How to measure radioactive substances


here are many different radioactive substances, such as iodine, cesium, and plutonium, leaking out of the Fukushima Daiichi nuclear power plant. How are they measured, and how can they be distinguished
from one another? (30s Kanagawa)


There are essentially three kinds of radiations that scientists are concerned about when measuring the radioactive substances as the result of fission:
a.    alpha particles (helium nucleus),
b.    beta particles (electron), and
c.    gamma rays (electromagnetic radiation).
For instance, iodine-131 and cesium-137 each emit a beta particle and a gamma ray per nucleus when they decay. While strontium-90 emits only a beta particle, whereas plutonium emits only an alpha particle. From the type of radiations and their energies, scientists can deduce the type of the radioactive substances present in environments.

Scientists use a variety of radiation counters depending on the type of radioactive substances they want to measure. A radiation counter is a detector instrument that counts the number of radiations that enter the detector. We must be careful here that the counter cannot directly measure the number of radioactive substances: it only counts the radiations emitted by radioactive substances when they decay into more stable substances.

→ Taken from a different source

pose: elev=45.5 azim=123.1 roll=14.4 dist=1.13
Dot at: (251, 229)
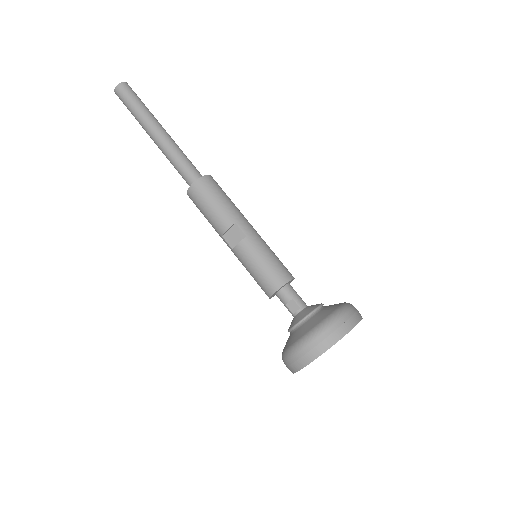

The most common technique to distinguish radioactive substances is by analyzing the energy spectrum of gamma rays, since many of the substances emit gamma rays when they decay. Let us look at an actual data taken by the National Institute of Advanced Industrial Science and Technology (AIST) in Tsukuba. The AIST scientists used what is called a gamma ray spectrometer to measure radioactivity in dusts accumulated on their premises in Tsukuba after the Fukushima Daiichi accident. Below is the energy graph they produced.
A gamma ray energy spectrum produced by the National Institute of Advanced Industrial Science and Technology (AIST) in Tsukuba

The horizontal axis is the radiation energy measured in kilo-electronvolt (keV), and the vertical axis is the radiation count measured per 1,000 seconds. The red curve shows the data from a sample taken on March 15, and the green curve shows that from a sample taken on March 18. The blue curve is the measurement without any sample, showing the background noise. For example, cesium-137 (Cs-137) is known to emit gamma rays with the energy of 662 kilo-electronvolt (keV). By counting how many of the gamma rays in the environment are at this energy, scientists can compute cesium-137’s contribution to the radioactivity.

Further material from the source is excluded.